━━ Text for analysis ━━
©2020, MJ Ostrander

Author’s note: I had intended to make this second part of a series about the devastating emotional effects on social media since 2016. But we staff writers are a fickle bunch and are known to change our minds. Ultimately, I questioned discussing how the Whitehouse and The Kremlin used and continues to use us all. The irresponsible spreading of fear and the levels of hatred expressed online is devastating and exhausting. The great division in this country was created by mainstream media and perpetuated by social media. I don’t want to talk about it. Unless I change my mind. So there. MJ
I thought about my friend Laurie recently. She died in the spring of 2016 from a heroin overdose. She was forty-eight. She was found cold and unresponsive by her roommate. Another woman, a new neighbor, was found in the same state in the house. None of us had ever heard of the neighbor. The man who sold it to them was eventually caught, tried and convicted of manslaughter. I will never know what drove her to its arms. What I do know is that in the year prior to her death her father and one of her brothers also died, both from alcohol-related causes. In the thirteen years I knew her, she had a boyfriend who spent more time in the county jail than out of it on alcohol-related charges.

Laurie was an alcoholic herself. She was on a bad road for a long-time. People who knew her far longer than me had grown tired of her showing up at their homes in bitter tears and rage over her latest crisis. Advice had been given many times by many people. She never took any of it. I implored her to see the wisdom in pulling up her stakes and move to Arizona, a place she visited often and seemed to love. With her cleaning business, she could have flourished anywhere. She could have escaped being used and abused by her brothers and being her father’s stooge. But their hold on her was too strong for her to break. So it broke her.
However troubled and flawed, Laurie was what most people would consider a real friend. She was loyal, honest, funny, caring and trustworthy. I used to say that if you left ten thousand dollars in her care, every penny of it would be there when you wanted it back. She loved animals, Tom Petty, rural life and gardening. She gave me a job when I desperately needed one. Two times after her death, I drove past the house she had rented. I remember the sting of grief to see the place vacant. The front porch, once burgeoning with houseplants, barren. You could see her vegetable garden from the road. She didn’t get around to clearing out the lifeless yellow-brown stalks and vines from the previous year. The sight made me angry. Oh, Laurie. You stupid, stupid girl! I loved her, but no one could have saved her. She had led an overburdened, heartbreaking life. She was a good friend. And she was real.
━━━
━━ Dataset extract ━━
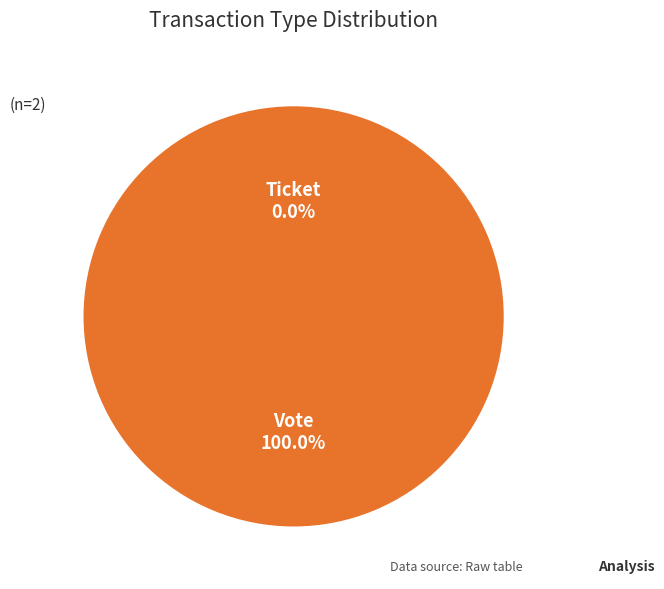

Combined, do Ticket and Vote account for over 50%?

Yes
━━━
Your instructions:
Write the next part of the essay about Laurie, continuing from its final sentence. The material placed after the essay about Laurie stands apart from that essay.

Task output:
Facebook began as a way for Harvard students to keep in touch with other Harvard students, most of whom I suspect knew each other offline. According to Zephoria.com, a digital marketing site, there are now 2.37 billion members. More than half of us sign on every day. There are approximately eighty-three million fake profiles. Five new profiles are created every second.
One hundred and forty-two are on my list of Facebook people. I have no clue how I acquired many of them. I topped at around two hundred fifty. I would occasionally run through the names and remove those with whom I have little to no interaction. Now and then I’ve clicked the click on the obnoxious, the overzealous holy rollers and the nut rolls.
I did not use the term “friend” in the preceding paragraph for a reason. Don’t get me wrong. It’s not that most aren’t good people living in difficult times. I’ve had innumerable rewarding conversations via the written word. I get the fundamentally inaccurate term as it applies to those I will never meet offline. Aside from a handful of family members and offline folks back in Ohio, no one I interact with on social media could meet my offline criteria as a friend. They would not help me move, visit me if I were dying, pay my bail if necessary or clean my toilets. Nor could I do the same for them. It’s a mutually cordial yet superficial arrangement. It took me nine and a half years to figure out that they aren’t Laurie.
All our senses come into play when interacting with someone standing in front of us, allowing our brains to use that marvelous ability we call intuition to engage or avoid another. This process is vital in allowing us to make sound social safety decisions. We can only use vision on social media, an overlooked detail that creates a swarm of problems. Social media also compels us to forge connections in an unnatural way. We become acquainted from the inside out. We lack the tools by which we make healthy judgments.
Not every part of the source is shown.